Congo-Kinshasa: Partage du pouvoir entre pro-Kabila et pro-Tshisekedi en RDC

Le Front commun du Congo (FCC) de l'ancien président Kabila et Cap pour le changement (CACH), la plateforme politique du président Félix Tshisekedi, ont signé un accord de coalition gouvernementale.

Le Front commun du Congo (FCC) de l'ancien président Kabila et Cap pour le changement (CACH), la plateforme politique du président Félix Tshisekedi, ont signé un accord de coalition gouvernementale.

Les discussions ont débuté lundi dernier à Kinshasa entre les deux alliés pour aboutir hier, le 6 mars.

En principe, selon la Constitution de la RDC, c'est au Front commun pour le Congo que revient la responsabilité de former le futur gouvernement.

Celui-ci a en effet obtenu la majorité des sièges de députés lors des dernières élections législatives : le FCC dispose de 350 sièges sur 485. Mais les deux plateformes FCC et CACH affirment "leur volonté commune de gouverner ensemble le pays dans le cadre d'une coalition gouvernementale".

Selon Azarias Ruberwa, ministre de la Décentralisation et de la réforme institutionnelle, "très vite, un Premier ministre sera nommé dans le contexte qui a été défini dans le communiqué conjoint.
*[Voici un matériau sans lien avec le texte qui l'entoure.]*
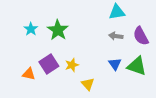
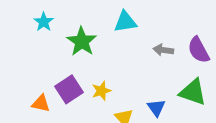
cyan triangle: (117, 12) -> (125, 22), moved
cyan star: (31, 29) -> (44, 22), moved
blue triangle: (115, 64) -> (156, 108), moved

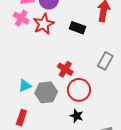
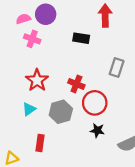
pink cross: (21, 18) -> (32, 39), moved
red star: (44, 24) -> (37, 80), moved
cyan triangle: (25, 86) -> (29, 109), moved

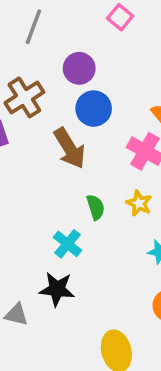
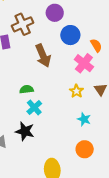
blue circle: (94, 109) -> (70, 35), moved
green semicircle: (96, 207) -> (27, 89), moved, turned -88

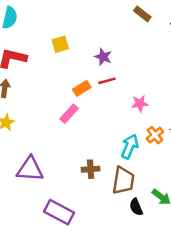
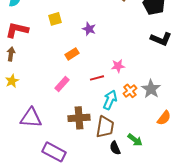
red line: (107, 81) -> (97, 78), moved
pink rectangle: (69, 114) -> (62, 84), moved
brown cross: (91, 169) -> (79, 118), size x1.5

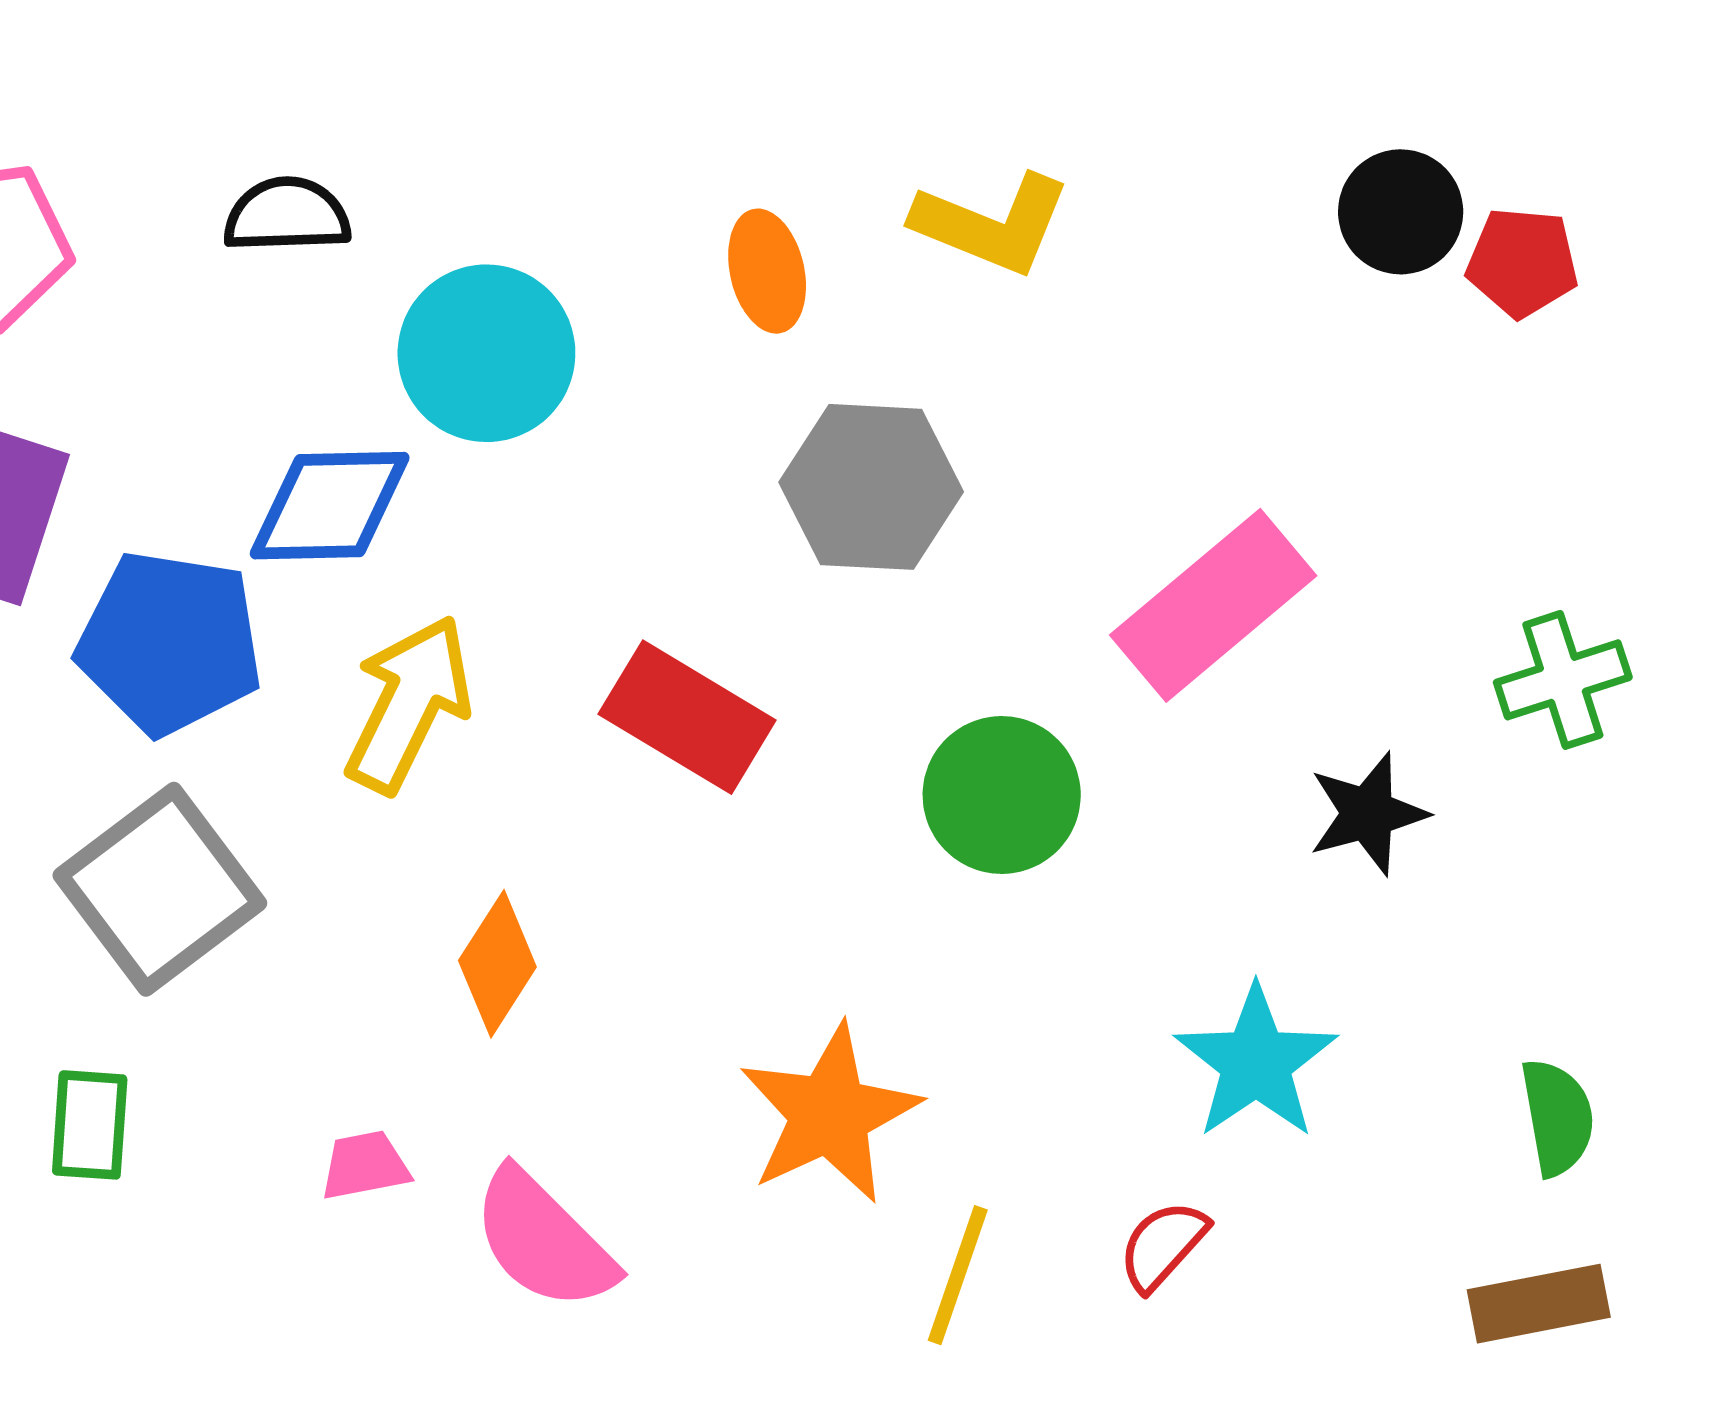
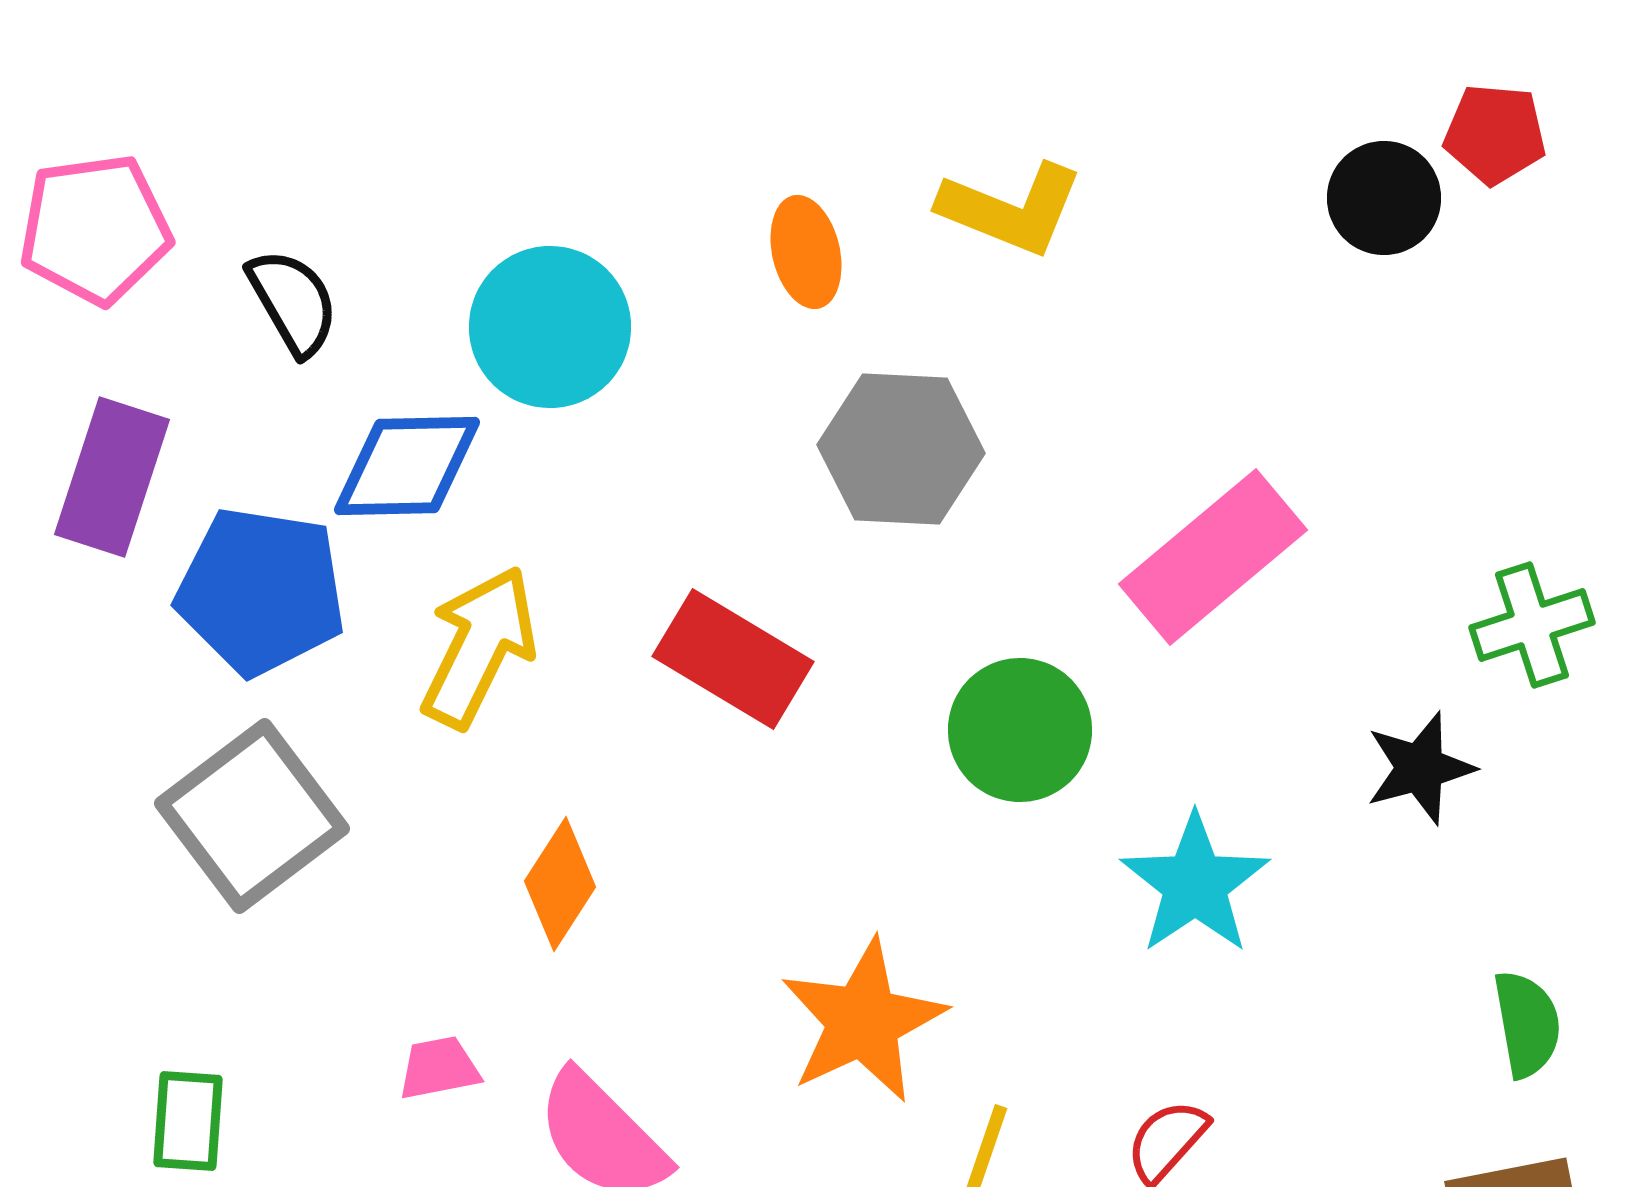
black semicircle: (287, 215) -> (293, 302), moved, turned 62
red pentagon: (1522, 262) -> (1495, 134), moved
black star: (1368, 814) -> (1420, 768), moved
cyan star: (1256, 1062) -> (1195, 884), moved
green rectangle: (90, 1125) -> (188, 1121), moved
Et après la nomination du Premier ministre, il fera les consultations nécessaires en vue de la formation du gouvernement. La transmission sera faite par le président de la République honoraire, Joseph Kabila. Il saisira le président de la République (Félix Tshisekedi, ndlr). Ça peut intervenir ce week-end ou dans le courant de la semaine prochaine au plus tard."

La décision du FCC et de CACH de gérer ensemble le pays n'émeut pas certains analystes. Beaucoup demeurent incrédules quant à la capacité du nouveau président Tshisekedi de s'affranchir de Joseph Kabila.

"Mais ça ne fait pas avancer le Congo", s'indigne le politologue Jean Omasombo Thsonda. "Si c'est pour les individus, ça va. Mais pour le Congo, on ne gagne rien", poursuit-il.

À en croire ce professeur de science politique à l'Université libre de Bruxelles (ULB), "c'est Kabila qui continue à s'imposer. D'autant qu'il aura la mainmise sur les finances, l'argent, sur les mines et autres. La marge de manœuvre de Tshisekedi va demeurer faible."

Face à ces critiques, le président Tshisekedi a prévenu qu'il ne voulait pas être "un président qui règne" mais un président "qui gouverne".

La désignation du Premier ministre et surtout la formation prochaine du gouvernement sera le premier véritable test de sa capacité à gouverner sans l'influence de Joseph Kabila.